Officials are still investigating the motive behind the attack. Media reports indicate that Crooks was a registered Republican who had previously donated $15 to a liberal campaign group in 2021.

Classmates described Crooks as a quiet young man who was bullied throughout school. A local gun club near his home in Pennsylvania confirmed he was a member.

In his speech, President Biden said he was praying for the family of Corey Comperatore, a 50-year-old former firefighter who was shot and killed, along with two others who were critically injured, during the rally. Comperatore, a father of two, was killed while shielding his family from bullets that flew past Trump and struck members of the audience.

Biden called Comperatore a “hero” who was killed “while simply exercising his freedom to support a candidate of his choosing.”

Allies of Trump have been quick to blame President Biden and his campaign for the attack, alleging that the top Democrat had sought to stoke fears about his rival’s return to office.

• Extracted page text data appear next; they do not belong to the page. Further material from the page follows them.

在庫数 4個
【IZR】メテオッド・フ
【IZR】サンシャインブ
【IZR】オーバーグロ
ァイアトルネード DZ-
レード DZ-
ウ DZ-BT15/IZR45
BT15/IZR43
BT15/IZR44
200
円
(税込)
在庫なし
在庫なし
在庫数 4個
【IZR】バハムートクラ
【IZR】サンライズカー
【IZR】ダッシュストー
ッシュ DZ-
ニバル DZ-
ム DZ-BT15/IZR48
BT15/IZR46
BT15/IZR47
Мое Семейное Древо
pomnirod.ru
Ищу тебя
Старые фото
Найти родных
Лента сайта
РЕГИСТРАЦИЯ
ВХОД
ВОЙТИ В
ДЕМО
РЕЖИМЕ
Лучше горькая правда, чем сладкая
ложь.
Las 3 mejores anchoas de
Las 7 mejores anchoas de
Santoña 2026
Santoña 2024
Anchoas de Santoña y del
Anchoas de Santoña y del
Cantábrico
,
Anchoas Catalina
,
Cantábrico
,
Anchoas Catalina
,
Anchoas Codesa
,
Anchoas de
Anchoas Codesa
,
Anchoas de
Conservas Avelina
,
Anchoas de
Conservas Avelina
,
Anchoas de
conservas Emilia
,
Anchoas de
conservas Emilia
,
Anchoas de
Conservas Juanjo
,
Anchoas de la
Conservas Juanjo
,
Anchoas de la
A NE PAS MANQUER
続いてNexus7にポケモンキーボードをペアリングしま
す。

“The central premise of the Biden campaign is that President Donald Trump is an authoritarian fascist who must be stopped at all costs,” JD Vance – a Republican senator who is under consideration for the vice-presidential nomination – wrote on X, formerly Twitter.

President Biden avoided addressing those criticisms in his Sunday night address, though his campaign has temporarily pulled attack ads against Trump.

The former president has sought to strike a conciliatory tone since the shooting, thanking his Secret Service detail for their quick actions and calling on citizens to “stand united” and “show our True Character as Americans.”

He arrived in Milwaukee on Sunday night for the Republican National Convention, where he will accept his party’s nomination for president.

Trump is also expected to announce his running mate. US media reports indicate that three men are still under consideration for the vice-presidential slot: Florida Senator Marco Rubio, North Dakota Governor Doug Burgum, and Ohio Senator J.D. Vance.

In a news conference earlier on Sunday, the Secret Service stated they had no plans to impose additional security measures around the convention, expressing satisfaction with existing arrangements.

The agency has come under scrutiny regarding how Crooks was able to get so close to Trump, despite members of the audience reportedly pointing him out to police.